• LIST OF TASKS:
a: According to the tribute to a former school teacher, how many years had the teacher lived in the neighborhood where the writer grew up?
b: Transcribe the part of the tribute to a former school teacher that opens with the words containing "Past Values –" and closes with "our fractured planet.".
c: Pick up the tribute to a former school teacher after its final sentence and keep writing it.

• DOCUMENT TEXT:
Past Values – Something to Sing About

I was saddened to learn from a disconsolate assembly of sixty-something family and friends in Edinburgh last week, about the recent passing of a former school teacher of mine – 101 years of age no less – one who contentedly endured and defiantly persisted as bright as a button – right up to the critical, but most natural moment of his departure from our fractured planet. 

Despite surviving into a state of greatly advanced antiquity, the common belief within the neighborhood of my upbringing, a location where he had long resided, (88 years to be precise) – and until only recently too, (Admitted to a Residential Care Home on the rural outskirts of the Scottish capital city during June last), that an irreplaceable bit of one’s [former] community had finally been chipped away. 

My mind this afternoon is therefore awash with ineradicable memories of this noteworthy individual, one who unquestionably savored his prolonged worldly tenancy and hugely fulfilling existence on Mother Earth – and one who doggedly lingered for many decades following retirement – all thanks to a characteristic refusal to let his spirit deteriorate along with his well-aged, corporeal framework.

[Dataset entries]
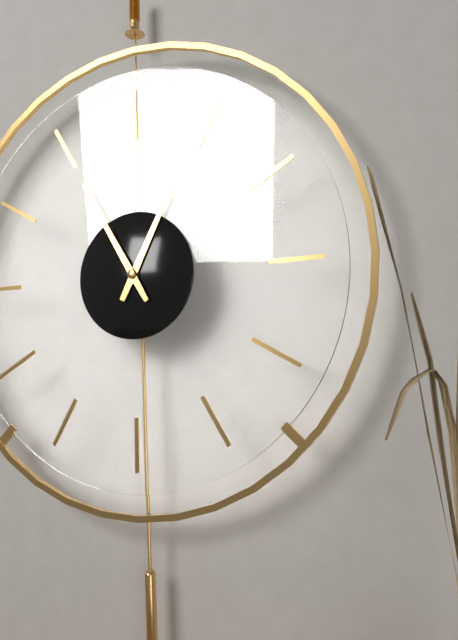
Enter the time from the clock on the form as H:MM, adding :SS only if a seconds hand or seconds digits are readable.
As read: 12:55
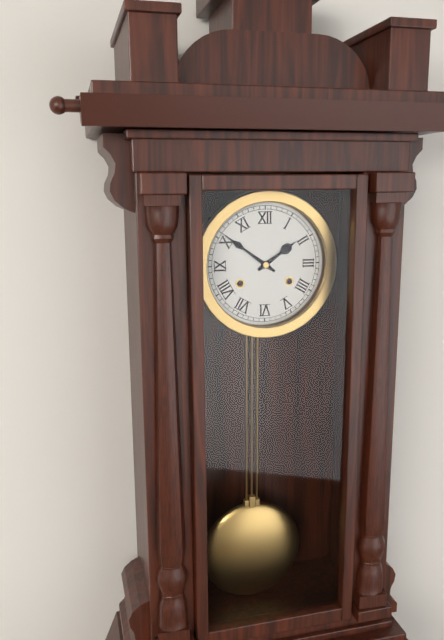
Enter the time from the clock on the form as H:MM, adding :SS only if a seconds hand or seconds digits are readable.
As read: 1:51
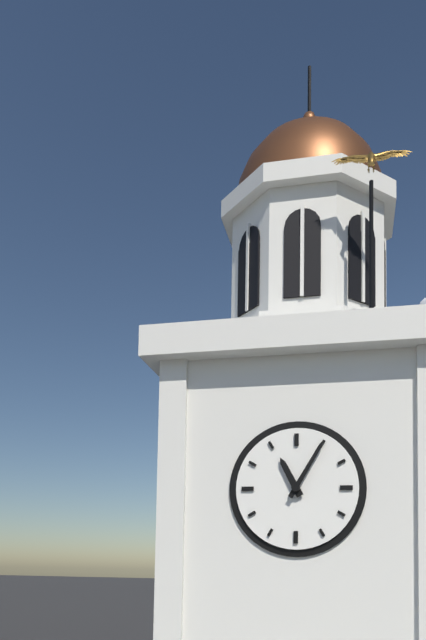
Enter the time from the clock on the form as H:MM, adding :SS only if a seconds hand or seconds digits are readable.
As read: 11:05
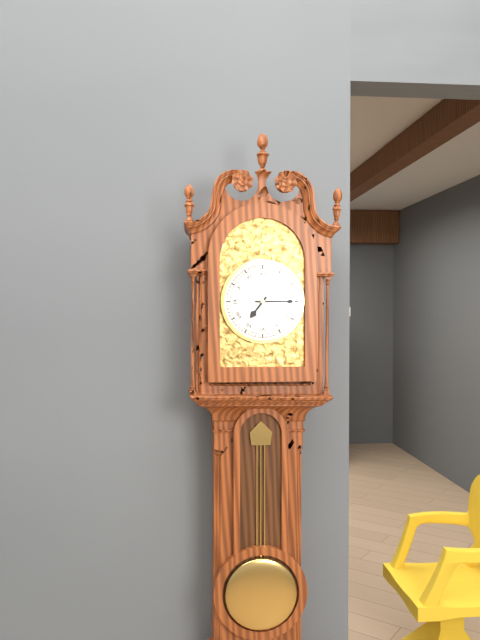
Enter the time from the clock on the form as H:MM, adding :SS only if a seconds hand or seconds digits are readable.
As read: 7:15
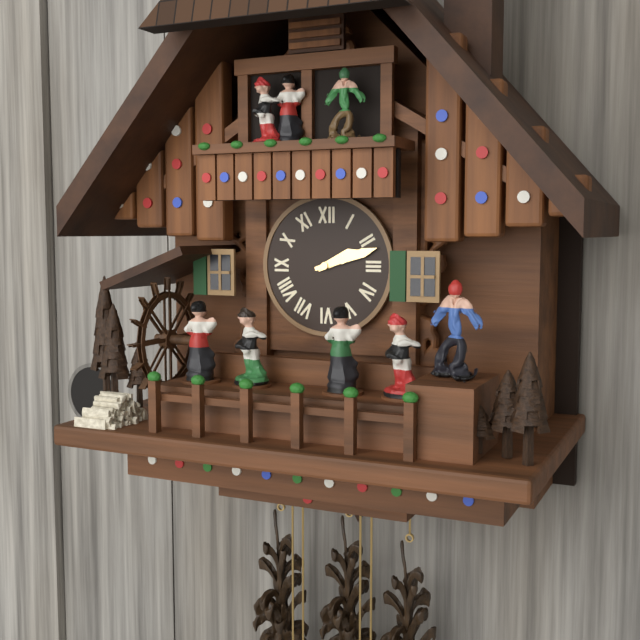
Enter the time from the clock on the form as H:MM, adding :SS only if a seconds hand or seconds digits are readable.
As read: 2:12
...
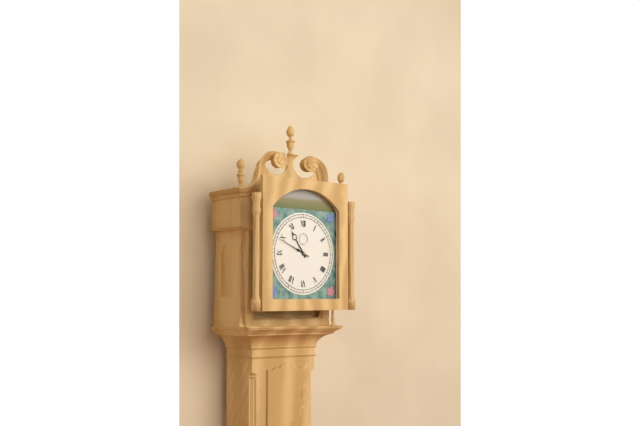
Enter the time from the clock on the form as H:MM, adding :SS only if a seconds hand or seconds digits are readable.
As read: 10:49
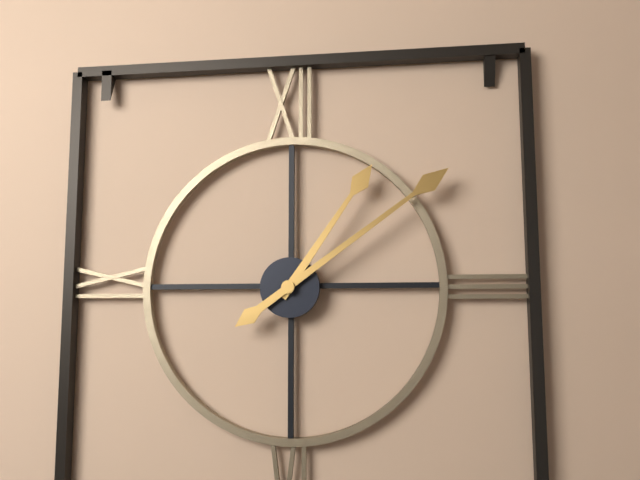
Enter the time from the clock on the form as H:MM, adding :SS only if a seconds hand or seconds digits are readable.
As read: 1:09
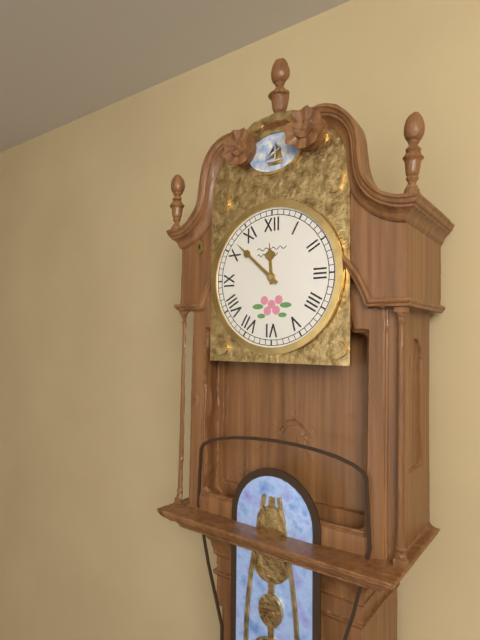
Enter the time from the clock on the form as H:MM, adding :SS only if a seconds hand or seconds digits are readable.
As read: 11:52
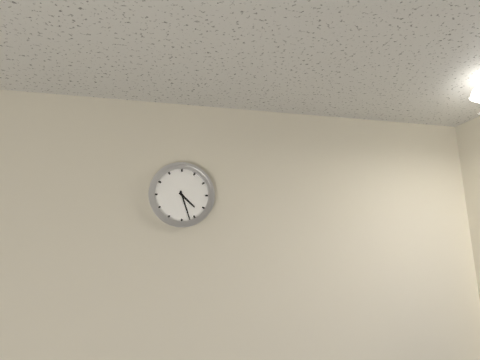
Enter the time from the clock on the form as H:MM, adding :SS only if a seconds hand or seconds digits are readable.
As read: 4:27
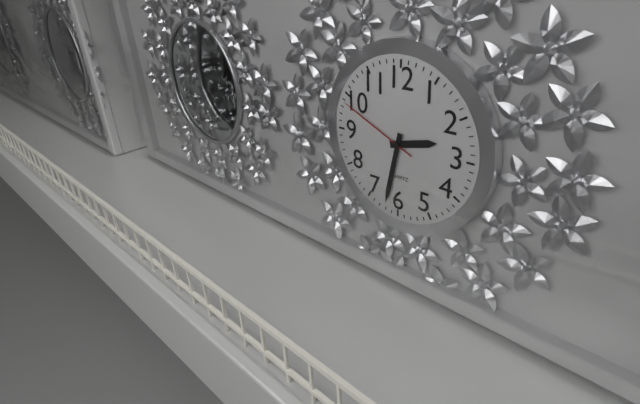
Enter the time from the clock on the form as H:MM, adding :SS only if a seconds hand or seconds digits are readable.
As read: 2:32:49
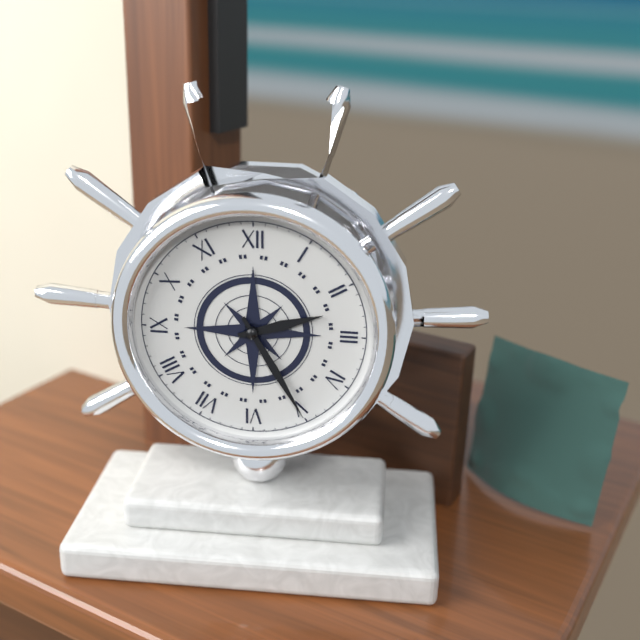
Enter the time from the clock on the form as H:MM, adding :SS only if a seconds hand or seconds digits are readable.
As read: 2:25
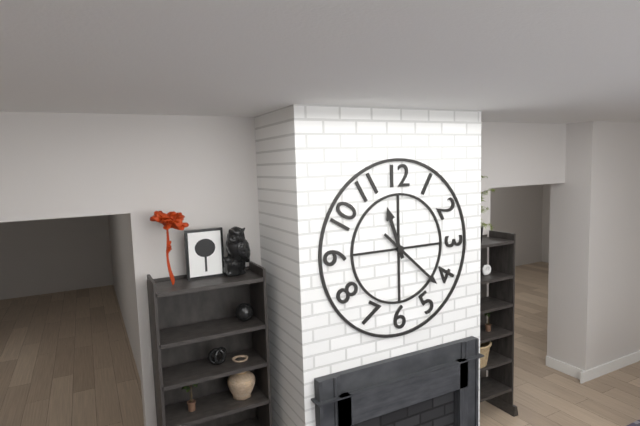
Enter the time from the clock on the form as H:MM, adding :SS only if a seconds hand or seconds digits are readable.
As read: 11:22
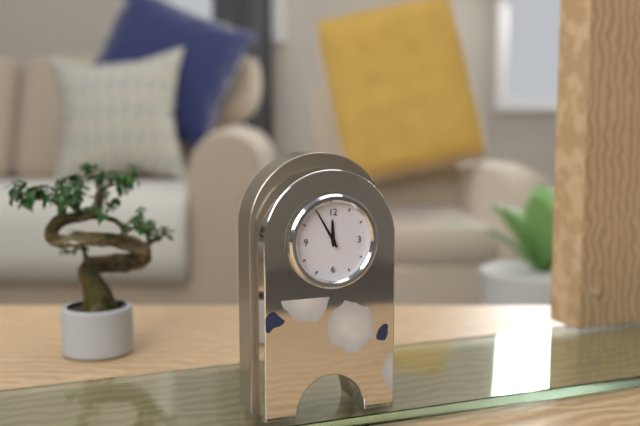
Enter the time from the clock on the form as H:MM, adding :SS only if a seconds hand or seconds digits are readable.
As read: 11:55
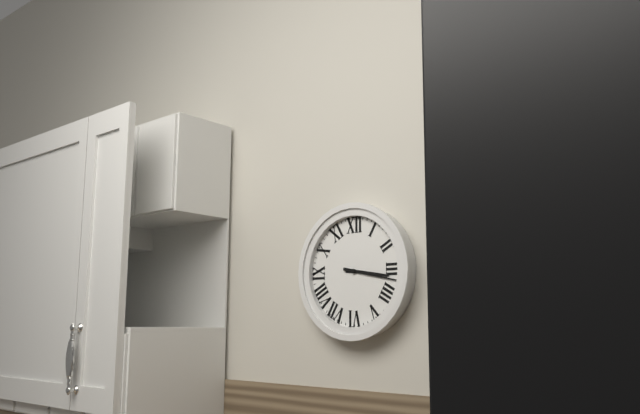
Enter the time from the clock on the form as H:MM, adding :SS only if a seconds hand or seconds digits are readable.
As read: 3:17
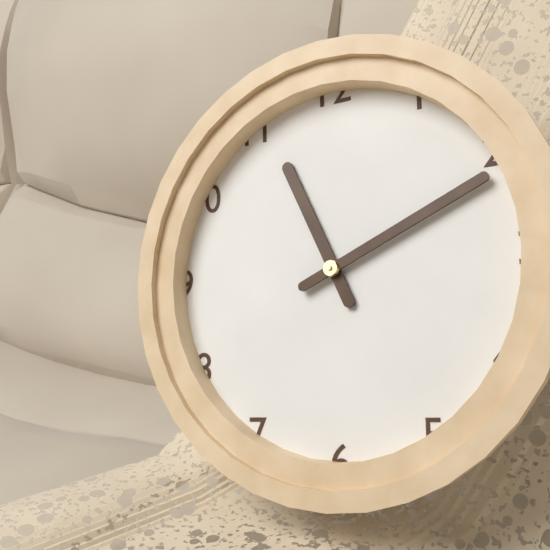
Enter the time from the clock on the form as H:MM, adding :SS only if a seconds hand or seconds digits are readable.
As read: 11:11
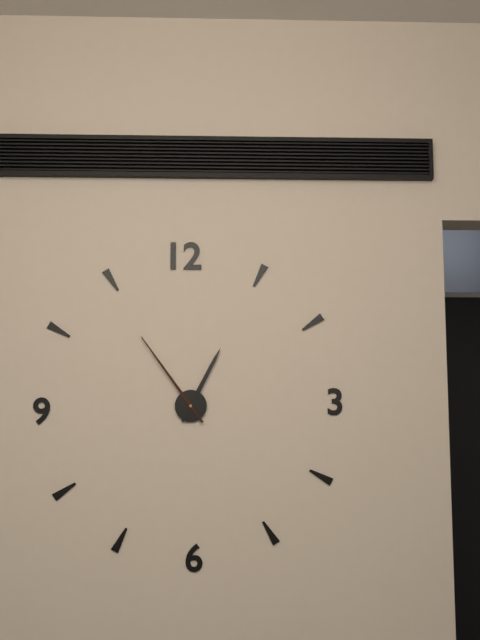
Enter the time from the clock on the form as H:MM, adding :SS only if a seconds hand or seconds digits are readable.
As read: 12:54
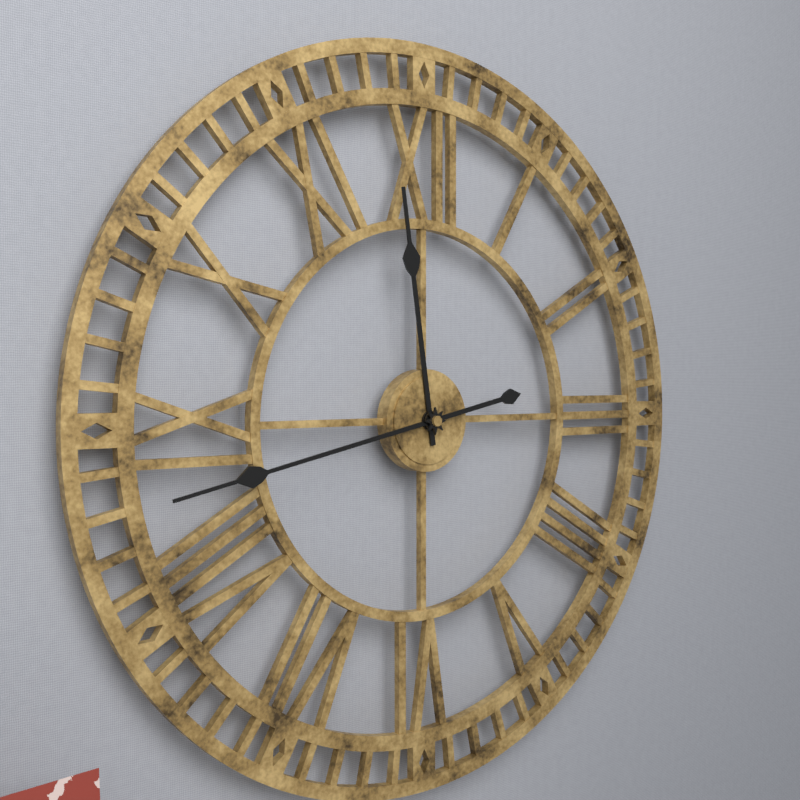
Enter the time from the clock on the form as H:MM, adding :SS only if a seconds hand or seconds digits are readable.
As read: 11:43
...
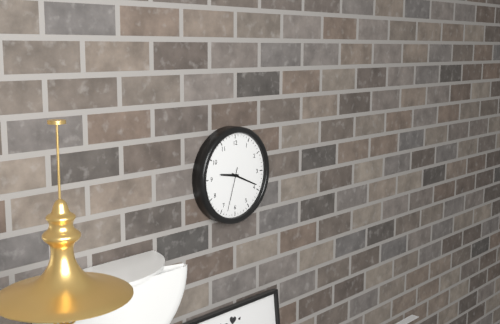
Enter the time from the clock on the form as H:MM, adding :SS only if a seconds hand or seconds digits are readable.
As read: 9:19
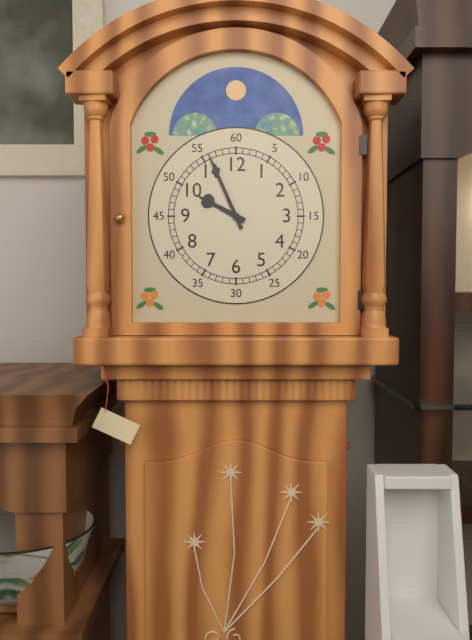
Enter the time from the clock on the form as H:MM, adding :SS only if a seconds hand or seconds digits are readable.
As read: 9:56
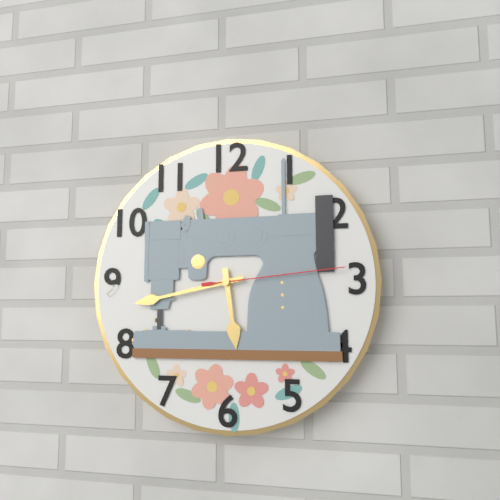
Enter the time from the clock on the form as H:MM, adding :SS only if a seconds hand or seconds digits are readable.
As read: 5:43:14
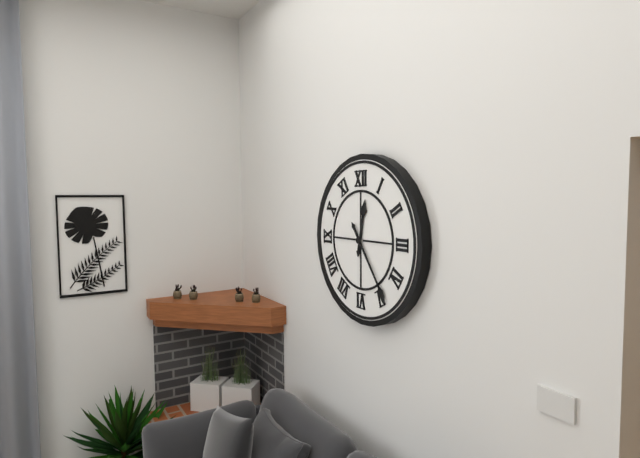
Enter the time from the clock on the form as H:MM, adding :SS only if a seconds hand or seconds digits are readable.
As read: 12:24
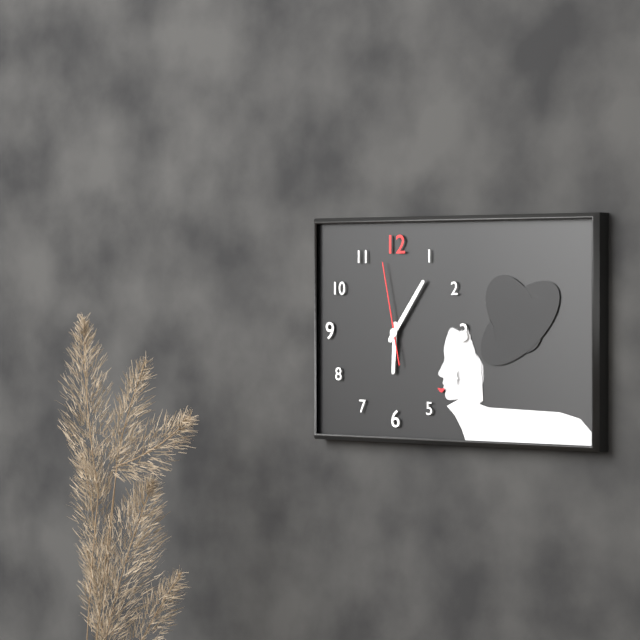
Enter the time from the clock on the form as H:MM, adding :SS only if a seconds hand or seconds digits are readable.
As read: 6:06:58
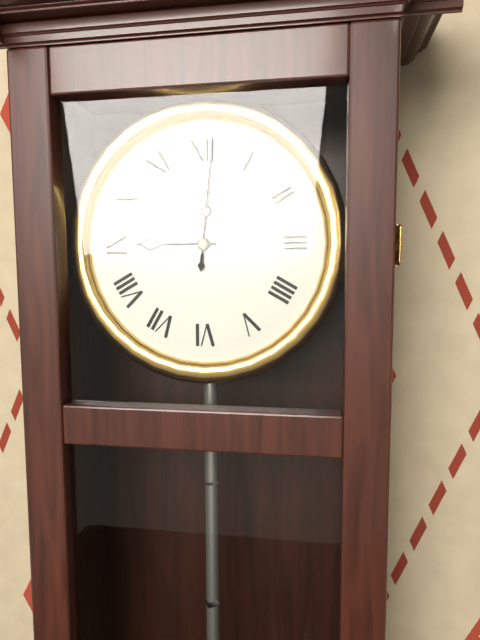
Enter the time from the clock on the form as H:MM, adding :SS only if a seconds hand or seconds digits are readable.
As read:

• ANSWER SET:
a: 88 years.

b:
Past Values – Something to Sing About

I was saddened to learn from a disconsolate assembly of sixty-something family and friends in Edinburgh last week, about the recent passing of a former school teacher of mine – 101 years of age no less – one who contentedly endured and defiantly persisted as bright as a button – right up to the critical, but most natural moment of his departure from our fractured planet.

c:
Long after my scholastic peers and I had departed high school, circa 1965 – and that too of our former mentor’s unparalleled and immensely inspiring tutelage, heterogeneous numbers of his former flock, over ensuing years – were frequently invited to take afternoon tea with both he and his late wife, this at their uncomplicated, furnished tenement apartment – one that was positioned conveniently adjacent to my own family domicile, deep in the west of the city – the soft-furnished, portrait bedecked and welcoming chamber in which we were ‘entertained’ – (feasting-on reservoirs of hot refreshment and toothsome Tiffin) – radiated an alluring, neutral ambiance – and one far removed from the once saturnine, if not Spartan surroundings of educational dissemination that resolutely schooled me – over fifty years ago!

He was one who inexhaustibly maintained an insatiable interest in the evolution of his erstwhile, non-related progeny – be they ‘achievers’, or those who were possibly struggling against the turbulent and unpredictable currents of adult life – it mattered not!.

In addition, he also possessed an incredible propensity to slaughter the overblown arguments of those who did not subscribe to his highly valid and strenuously acute beliefs on education, music, politics, religion and sport. That innate distinction was the cardinal source of the peerless effect he had on each one under his charge.

He never had to bully. One glance from under his eloquent eyebrows was worth more than fifty bellows from more limited natures. Scholars did not fear his wrath, they dreaded his disapproval. His judgement on the priorities of edification was so sound, his authority so effortless, that a shake of his head inflicted an embarrassment from which the only rescue was the expeditious recovery of his approval.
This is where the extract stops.